* [TASK OBJECTIVE]: Repeat, exactly as written, the lines of the records below from the first through the line with "What was the tetera (marrón)", but none past it.
RECORD EXCERPTS Block Start
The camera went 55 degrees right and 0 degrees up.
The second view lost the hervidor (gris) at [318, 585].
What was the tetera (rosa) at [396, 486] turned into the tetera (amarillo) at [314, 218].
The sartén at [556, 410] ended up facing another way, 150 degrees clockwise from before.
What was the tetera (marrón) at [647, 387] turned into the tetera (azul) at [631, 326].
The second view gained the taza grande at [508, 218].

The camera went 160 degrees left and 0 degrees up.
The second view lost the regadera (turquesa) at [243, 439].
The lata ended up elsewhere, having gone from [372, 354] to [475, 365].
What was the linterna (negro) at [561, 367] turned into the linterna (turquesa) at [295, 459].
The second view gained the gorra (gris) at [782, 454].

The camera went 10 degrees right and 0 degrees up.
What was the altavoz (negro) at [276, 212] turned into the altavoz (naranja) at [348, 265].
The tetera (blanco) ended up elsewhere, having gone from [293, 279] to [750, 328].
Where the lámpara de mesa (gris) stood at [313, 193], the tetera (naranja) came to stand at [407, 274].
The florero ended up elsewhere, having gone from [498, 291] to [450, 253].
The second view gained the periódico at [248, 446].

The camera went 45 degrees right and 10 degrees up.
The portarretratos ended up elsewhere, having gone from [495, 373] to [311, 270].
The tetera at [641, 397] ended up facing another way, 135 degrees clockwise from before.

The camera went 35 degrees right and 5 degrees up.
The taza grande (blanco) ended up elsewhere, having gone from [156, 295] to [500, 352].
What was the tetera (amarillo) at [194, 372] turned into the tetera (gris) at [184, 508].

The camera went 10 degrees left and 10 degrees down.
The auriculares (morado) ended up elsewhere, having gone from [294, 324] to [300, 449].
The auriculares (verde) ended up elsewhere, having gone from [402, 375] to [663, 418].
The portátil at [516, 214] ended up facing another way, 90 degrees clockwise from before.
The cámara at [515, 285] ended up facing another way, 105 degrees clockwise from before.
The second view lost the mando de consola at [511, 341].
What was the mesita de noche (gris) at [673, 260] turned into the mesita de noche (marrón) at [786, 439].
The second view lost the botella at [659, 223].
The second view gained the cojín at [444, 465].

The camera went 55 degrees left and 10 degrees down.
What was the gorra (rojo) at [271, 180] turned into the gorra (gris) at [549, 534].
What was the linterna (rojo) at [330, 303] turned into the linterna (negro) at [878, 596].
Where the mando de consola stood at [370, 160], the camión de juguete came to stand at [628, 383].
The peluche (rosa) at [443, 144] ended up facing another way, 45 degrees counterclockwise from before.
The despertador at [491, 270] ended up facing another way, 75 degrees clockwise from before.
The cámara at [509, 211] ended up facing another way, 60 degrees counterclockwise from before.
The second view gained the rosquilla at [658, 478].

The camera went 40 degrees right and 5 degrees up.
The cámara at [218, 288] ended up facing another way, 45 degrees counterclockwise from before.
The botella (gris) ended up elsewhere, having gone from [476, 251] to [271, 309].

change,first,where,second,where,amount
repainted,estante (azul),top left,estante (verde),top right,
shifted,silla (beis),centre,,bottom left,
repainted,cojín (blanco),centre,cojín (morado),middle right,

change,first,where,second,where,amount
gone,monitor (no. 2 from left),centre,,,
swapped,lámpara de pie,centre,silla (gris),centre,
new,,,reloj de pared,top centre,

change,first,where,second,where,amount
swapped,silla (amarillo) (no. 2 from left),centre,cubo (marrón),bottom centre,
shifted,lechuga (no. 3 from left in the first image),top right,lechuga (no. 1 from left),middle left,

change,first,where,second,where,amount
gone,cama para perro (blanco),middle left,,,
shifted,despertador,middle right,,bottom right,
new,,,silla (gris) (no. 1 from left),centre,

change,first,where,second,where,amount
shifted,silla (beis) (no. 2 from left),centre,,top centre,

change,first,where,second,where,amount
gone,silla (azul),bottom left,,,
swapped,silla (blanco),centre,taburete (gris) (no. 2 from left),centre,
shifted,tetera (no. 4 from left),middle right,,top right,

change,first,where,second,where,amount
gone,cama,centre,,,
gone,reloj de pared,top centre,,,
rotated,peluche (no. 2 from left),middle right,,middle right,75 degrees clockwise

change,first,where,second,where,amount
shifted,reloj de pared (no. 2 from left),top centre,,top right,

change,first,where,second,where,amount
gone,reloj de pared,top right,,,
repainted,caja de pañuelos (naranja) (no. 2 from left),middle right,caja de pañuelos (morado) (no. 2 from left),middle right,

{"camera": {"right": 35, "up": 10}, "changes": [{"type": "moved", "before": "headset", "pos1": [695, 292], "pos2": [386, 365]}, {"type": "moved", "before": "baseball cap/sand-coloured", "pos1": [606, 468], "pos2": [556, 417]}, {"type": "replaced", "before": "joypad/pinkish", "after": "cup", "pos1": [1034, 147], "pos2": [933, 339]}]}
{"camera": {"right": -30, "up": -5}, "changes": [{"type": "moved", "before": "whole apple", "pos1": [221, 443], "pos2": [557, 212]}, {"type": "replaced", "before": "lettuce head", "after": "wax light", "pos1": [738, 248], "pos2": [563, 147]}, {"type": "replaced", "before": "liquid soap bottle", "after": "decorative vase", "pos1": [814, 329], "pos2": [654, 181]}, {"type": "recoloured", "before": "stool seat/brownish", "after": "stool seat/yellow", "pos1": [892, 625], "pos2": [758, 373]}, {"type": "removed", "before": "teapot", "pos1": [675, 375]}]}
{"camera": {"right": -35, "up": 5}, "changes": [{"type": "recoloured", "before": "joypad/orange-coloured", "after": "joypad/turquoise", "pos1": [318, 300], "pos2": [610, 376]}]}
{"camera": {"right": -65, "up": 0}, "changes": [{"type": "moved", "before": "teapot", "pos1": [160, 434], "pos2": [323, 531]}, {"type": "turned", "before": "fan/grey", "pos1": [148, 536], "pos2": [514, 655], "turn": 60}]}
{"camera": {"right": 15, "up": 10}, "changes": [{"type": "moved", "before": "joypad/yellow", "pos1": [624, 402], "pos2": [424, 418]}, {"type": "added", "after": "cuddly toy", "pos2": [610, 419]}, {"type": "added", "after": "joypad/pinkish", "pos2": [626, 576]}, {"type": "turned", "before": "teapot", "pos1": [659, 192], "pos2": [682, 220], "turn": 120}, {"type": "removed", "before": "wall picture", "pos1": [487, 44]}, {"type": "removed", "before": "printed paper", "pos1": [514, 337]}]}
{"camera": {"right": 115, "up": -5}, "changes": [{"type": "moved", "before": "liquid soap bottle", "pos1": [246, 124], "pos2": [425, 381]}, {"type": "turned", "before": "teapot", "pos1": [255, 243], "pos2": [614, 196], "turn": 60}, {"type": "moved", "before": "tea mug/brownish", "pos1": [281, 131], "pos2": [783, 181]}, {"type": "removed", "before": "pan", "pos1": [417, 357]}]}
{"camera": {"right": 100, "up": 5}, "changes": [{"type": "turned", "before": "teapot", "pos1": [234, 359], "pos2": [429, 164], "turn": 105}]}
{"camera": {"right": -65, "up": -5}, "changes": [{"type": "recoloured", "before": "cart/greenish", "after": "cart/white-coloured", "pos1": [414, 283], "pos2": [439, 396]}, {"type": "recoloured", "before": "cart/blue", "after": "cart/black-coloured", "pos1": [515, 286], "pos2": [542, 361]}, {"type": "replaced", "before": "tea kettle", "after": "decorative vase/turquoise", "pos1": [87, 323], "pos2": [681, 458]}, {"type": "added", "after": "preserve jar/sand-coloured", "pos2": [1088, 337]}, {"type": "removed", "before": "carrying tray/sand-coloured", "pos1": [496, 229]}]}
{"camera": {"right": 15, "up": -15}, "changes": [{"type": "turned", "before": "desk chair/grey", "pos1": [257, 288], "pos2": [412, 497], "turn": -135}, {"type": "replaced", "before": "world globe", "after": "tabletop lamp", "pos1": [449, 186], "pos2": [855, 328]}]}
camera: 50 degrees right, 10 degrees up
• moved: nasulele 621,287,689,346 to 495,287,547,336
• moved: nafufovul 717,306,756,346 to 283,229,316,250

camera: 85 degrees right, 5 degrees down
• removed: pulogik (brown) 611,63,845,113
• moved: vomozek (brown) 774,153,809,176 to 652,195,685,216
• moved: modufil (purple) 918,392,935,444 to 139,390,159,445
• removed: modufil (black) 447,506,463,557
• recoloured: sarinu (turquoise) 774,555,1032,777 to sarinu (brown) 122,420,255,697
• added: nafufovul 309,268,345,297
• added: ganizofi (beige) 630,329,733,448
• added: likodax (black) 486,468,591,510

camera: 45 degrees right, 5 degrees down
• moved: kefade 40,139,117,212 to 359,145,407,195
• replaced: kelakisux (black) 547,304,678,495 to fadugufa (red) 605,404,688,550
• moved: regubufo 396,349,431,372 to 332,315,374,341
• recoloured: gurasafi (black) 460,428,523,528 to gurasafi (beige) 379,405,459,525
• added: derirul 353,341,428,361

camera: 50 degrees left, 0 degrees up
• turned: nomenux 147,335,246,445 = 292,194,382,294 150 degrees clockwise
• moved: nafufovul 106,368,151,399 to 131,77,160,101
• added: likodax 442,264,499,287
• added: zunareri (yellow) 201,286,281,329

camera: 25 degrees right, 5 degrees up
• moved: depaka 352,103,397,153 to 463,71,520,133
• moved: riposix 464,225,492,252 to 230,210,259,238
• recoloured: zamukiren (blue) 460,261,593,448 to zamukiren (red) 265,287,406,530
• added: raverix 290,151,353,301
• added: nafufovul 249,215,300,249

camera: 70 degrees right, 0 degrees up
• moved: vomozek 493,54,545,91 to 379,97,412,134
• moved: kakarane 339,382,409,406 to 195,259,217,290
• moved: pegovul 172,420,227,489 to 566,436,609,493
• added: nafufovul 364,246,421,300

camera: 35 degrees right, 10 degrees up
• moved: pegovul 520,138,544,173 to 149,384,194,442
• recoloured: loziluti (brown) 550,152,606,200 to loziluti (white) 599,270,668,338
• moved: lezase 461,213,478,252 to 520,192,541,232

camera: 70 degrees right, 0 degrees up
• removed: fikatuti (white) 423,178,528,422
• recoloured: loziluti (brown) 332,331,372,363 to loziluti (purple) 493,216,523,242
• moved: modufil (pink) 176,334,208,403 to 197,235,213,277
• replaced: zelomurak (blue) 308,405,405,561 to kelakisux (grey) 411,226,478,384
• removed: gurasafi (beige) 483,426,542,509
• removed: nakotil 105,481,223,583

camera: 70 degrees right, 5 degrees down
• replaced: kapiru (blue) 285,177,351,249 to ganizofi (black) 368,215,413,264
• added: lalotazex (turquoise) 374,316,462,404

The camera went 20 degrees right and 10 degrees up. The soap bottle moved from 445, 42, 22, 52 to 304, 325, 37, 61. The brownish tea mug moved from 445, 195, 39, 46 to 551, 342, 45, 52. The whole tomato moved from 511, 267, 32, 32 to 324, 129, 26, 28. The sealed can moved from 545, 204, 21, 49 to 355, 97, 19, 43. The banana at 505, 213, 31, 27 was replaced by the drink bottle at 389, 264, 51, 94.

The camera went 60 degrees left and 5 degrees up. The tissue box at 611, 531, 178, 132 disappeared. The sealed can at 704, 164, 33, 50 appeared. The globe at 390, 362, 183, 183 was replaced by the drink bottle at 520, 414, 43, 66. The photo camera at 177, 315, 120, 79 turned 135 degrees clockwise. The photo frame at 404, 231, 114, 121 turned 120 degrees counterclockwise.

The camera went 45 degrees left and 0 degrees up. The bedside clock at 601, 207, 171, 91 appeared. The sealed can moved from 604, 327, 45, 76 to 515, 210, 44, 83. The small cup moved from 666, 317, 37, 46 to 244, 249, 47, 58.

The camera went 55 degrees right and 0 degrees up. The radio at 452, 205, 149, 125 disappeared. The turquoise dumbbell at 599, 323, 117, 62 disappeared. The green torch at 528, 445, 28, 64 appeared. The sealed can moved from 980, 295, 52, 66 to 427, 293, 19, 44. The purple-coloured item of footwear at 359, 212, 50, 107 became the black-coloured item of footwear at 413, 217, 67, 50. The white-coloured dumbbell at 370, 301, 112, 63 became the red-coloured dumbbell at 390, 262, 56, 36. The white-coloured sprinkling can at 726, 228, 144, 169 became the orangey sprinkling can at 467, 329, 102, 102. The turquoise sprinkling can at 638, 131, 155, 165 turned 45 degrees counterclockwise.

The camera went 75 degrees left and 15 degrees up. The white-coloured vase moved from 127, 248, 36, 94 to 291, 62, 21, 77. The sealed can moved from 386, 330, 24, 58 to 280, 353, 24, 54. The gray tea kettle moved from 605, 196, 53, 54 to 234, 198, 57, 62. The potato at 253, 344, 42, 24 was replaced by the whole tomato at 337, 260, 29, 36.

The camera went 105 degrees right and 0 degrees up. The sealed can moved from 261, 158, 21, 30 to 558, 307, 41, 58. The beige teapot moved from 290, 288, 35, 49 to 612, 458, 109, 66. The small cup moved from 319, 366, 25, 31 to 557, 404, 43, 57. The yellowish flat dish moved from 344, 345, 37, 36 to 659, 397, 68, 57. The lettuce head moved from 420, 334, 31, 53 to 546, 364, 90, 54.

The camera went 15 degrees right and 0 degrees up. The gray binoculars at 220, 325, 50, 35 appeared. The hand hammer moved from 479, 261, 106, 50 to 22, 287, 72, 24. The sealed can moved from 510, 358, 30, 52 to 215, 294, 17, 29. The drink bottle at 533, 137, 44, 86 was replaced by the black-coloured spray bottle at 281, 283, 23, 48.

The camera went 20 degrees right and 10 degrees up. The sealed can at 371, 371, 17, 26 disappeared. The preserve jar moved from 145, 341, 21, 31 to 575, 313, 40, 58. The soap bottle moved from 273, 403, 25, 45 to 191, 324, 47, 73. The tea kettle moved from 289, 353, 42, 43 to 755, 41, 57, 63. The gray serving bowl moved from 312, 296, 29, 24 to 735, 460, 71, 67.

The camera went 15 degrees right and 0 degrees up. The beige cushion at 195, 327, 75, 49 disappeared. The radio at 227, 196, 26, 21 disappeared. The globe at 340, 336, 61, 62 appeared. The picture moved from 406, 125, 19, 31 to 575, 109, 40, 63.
RECORD EXCERPTS Block End
* [REPLY TO THE EXERCISE]:
The camera went 55 degrees right and 0 degrees up.
The second view lost the hervidor (gris) at [318, 585].
What was the tetera (rosa) at [396, 486] turned into the tetera (amarillo) at [314, 218].
The sartén at [556, 410] ended up facing another way, 150 degrees clockwise from before.
What was the tetera (marrón) at [647, 387] turned into the tetera (azul) at [631, 326].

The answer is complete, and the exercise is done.